The hydrogen comparison is significant, because for the longest time, the only option that was available in the market was to take the electricity and generate hydrogen. When the power was needed again, you could burn the hydrogen. The issue, O’Donnell claims, is that the efficiency of these systems is 50%, at best. Rondo’s system, in comparison, claims it reaches 98% efficiency, with systems that are orders of magnitude simpler than battery or hydrogen storage.
This is significant, because the industrial needs for heat are vast — Rondo’s home state of California burns more natural gas for industrial heat today than it burns for electric power; as the economy equation shifts and heat storage of excess natural electricity becomes more viable, that could have a tremendous impact on decarbonization. Globally, around 36% of greenhouse gasses come from industry, so being able to drastically reduce — and eliminate the need to do carbon-capture from gas-powered heat — could have a tremendous impact.
“Our innovation is a combination of the physical storage materials and AI supervision of the controls. A lot of things are possible today that weren’t possible 10 years ago. What we are doing today would have been stupid five years ago — when electricity was more expensive, you’d never dream of doing this,” laughs O’Donnell. “But it’s very clear that we are on a trajectory that could become a major part of industrial heat. We see 1% reductions in whole-world emissions in the next decade.”

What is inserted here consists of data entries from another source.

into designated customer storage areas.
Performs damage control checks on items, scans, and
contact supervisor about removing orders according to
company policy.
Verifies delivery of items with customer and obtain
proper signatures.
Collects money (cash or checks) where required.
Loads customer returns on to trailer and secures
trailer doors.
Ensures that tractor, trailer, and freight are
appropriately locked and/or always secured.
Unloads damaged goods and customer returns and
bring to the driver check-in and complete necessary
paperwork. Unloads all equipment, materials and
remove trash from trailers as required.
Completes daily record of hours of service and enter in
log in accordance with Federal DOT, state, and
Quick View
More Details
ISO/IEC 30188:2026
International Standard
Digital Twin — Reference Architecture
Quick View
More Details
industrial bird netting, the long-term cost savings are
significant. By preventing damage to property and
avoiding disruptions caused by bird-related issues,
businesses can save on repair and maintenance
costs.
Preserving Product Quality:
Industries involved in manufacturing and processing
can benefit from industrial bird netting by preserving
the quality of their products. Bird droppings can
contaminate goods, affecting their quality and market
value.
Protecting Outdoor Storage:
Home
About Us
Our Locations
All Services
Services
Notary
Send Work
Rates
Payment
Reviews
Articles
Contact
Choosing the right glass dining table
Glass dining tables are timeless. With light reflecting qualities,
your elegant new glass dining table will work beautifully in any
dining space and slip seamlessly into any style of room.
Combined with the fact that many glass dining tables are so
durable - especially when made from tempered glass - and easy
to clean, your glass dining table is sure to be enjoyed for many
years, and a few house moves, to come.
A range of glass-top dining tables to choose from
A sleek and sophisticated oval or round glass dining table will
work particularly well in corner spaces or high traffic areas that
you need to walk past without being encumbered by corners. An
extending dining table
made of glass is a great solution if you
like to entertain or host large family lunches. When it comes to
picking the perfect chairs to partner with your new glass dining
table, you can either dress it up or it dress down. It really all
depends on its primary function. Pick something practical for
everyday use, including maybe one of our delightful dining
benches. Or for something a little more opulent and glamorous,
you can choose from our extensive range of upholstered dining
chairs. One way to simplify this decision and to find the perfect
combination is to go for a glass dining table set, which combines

It’s possible to store temperature in liquid salt at around 570°C (1,050°F), which Rondo’s CEO claims is the nearest competitor that’s able to do heat storage at similar scale as its temperature batteries. Rondo, however, is able to store heat at 1,200°C (2,200°F) — which is far closer to the needs of industrial and manufacturing heat applications.
The company raised a $22 million series A from Breakthrough Energy Ventures and Energy Impact Partners. This funding enables Rondo Energy to begin manufacturing and delivering customer systems later this year.
“We believe the Rondo Heat Battery will prove critical to closing stubborn emissions gaps,” said Carmichael Roberts at Breakthrough Energy Ventures. “The cost of renewable energy has been steadily falling, but it hasn’t been an option for industries that require high-temperature process heat since there was no way to efficiently convert renewable electricity to high-temperature thermal energy.”
Of course, Rondo’s bet only makes sense if the trends continue in the direction they are going. If fusion power suddenly becomes plentiful and available, that might replace the need for this type of energy storage for industry. Similarly, it’s likely that other industries are also eyeing the super-cheap mid-day electricity provided by the excess solar power, so eventually, demand will be driven up there, too. Having said that, it’s a little while since we’ve seen a truly innovative way of storing vast amounts of energy at high speed, and the planet needs a carbon break. For now, it seems like Rondo Energy has found itself a win-win solution: High-temperature industries get cheap heat, investors are salivating over the possibility of a rapid return on investment and any solution that has a reasonable chance at decimating our carbon output is worth investing in, in my book.